> [List of tasks]
- A) Rewrite the passage on Bayesian model comparison starting with "Where the likelihood" and going on through "observed data $D$.", putting "measured data" in place of "observed data".
- B) Write the next part of the passage on Bayesian model comparison, picking up after its final sentence.

> [Provided text]
The trick is not judging a model based on its best set of parameters, but rather averaging over all of them. Let’s try this. Suppose the data is represented by $d$. Then we want the posteriors $p(M_1|d, X)$ and $p(M_2|d, X)$. Or maybe we just want the posterior odds for them. Whichever may be the case, we have:

$p(M_1|d, X) = \frac{p(d|M_1, X)}{P(d|X)}p(M_1|X)$

And then we can find the probability of the data given a model using the law of total probability:

$p(d|M_1, X) = \int p(d|\textbf a, M_1, X)p(\textbf a|M_1, X)d\textbf a$

And of course, the same applies for Model 2:

$p(d|M_2, X) = \int\int p(d|\textbf a, \textbf b, M_2, X)p(\textbf a|\textbf b, M_2, X)p(\textbf b|M_2, X)d\textbf ad\textbf b$

And in these, $p(d|\textbf a, M_1, X)$ and $p(d|\textbf a, \textbf b, M_2, X)$ are just the likelihood functions of traditional statistics. Then, the posterior odds – which are in general much more useful since they just define how much the evidence supports a hypothesis when compared to another instead of in absolute terms – are given by:

$O(M_1:M_2|D, X) = \mathcal{LR}(M_1:M_2;D)O(M_1:M_2|X)$

Where the likelihood ratio is just:

$\mathcal{LR}(M_1:M_2;D) = \frac{\int P(D|\textbf a, M_1, X)p(\textbf a|M_1, X)d\textbf a}{\int\int P(D|\textbf a, \textbf b, M_2, X)p(\textbf a|\textbf b, M_2, X)p(\textbf b|M_2, X)d\textbf ad\textbf b}$

Here I’m using capitals for the probability because I’m no longer talking about the specific sampling distribution but rather its value on the observed data $D$.

And there’s the thing that’s used here and that never ever shows up in frequentist statistics, as usual, which is the prior distribution for… well, everything. We have the prior odds ratio between the two models, and if we’re just interested in which of the two models the data supports better, we still need the priors for the parameters themselves. And this method is, of course, more general than just two models with a core of the same parameters and where one of the models has more parameters than the other; they can have two complete different sets of parameters, and you just do that.

> [Data section]
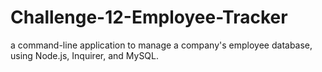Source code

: # Challenge-12-Employee-Tracker
a command-line application to manage a company's employee database, using Node.js, Inquirer, and MySQL.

> [Answers by item]
- A)
Where the likelihood ratio is just:

$\mathcal{LR}(M_1:M_2;D) = \frac{\int P(D|\textbf a, M_1, X)p(\textbf a|M_1, X)d\textbf a}{\int\int P(D|\textbf a, \textbf b, M_2, X)p(\textbf a|\textbf b, M_2, X)p(\textbf b|M_2, X)d\textbf ad\textbf b}$

Here I’m using capitals for the probability because I’m no longer talking about the specific sampling distribution but rather its value on the measured data $D$.

- B)
What would a prior for the parameters look like? Of course, it depends on the case. One would expect, perhaps, that in the linear case described by my friend, they’d possibly be normally distributed with mean $0$ (no idea which variance), or something. Usually at this point we just throw our arms up and do a non-Bayesian thing: just choose something convenient. Note how I said that this is non-Bayesian. Picking and choosing priors that seem “reasonable” isn’t justifiable in the ideal case, because then the prior would be uniquely determined, but it’s the best we can do in practice, lacking perfect insight into our own states of knowledge.

Alright. So now we have the posterior probability – or at least posterior odds – for the models. So do we just pick the one with the highest posterior and go with it?

Not quite. There are a few problems with this approach. First and foremost, this is a Decision Theory problem, and unless you care only about strict accuracy, there might be value in using a model you know to be wrong because it’s not too wrong and you can still draw useful inferences from it.

For example, suppose that instead of having that the difference between the two possible lines is because of different interns, it happens because a certain effect affects two populations differently. That would mean that, in order to estimate the effect in either population, you would have access to much less data than if you bundled up both populations and pretended they were under the exact same effect. And while this might sound dishonest, the difference between the two models might be small enough that the utility of having on average twice as many points of data is larger than the disutility of using a slightly incorrect model. But of course, there is no hard-and-fast rule about how to choose, or none that’s a consensus anyway, and this is sort of an intuitive choice to balance the tradeoff between fit and amount of data.

Another problem is that, even if you’re willing to actually just pick a model and run with it, maybe there is no preferred model. Maybe the posterior odds of these two models is one, or close enough. What do you do, then? Toss a coin?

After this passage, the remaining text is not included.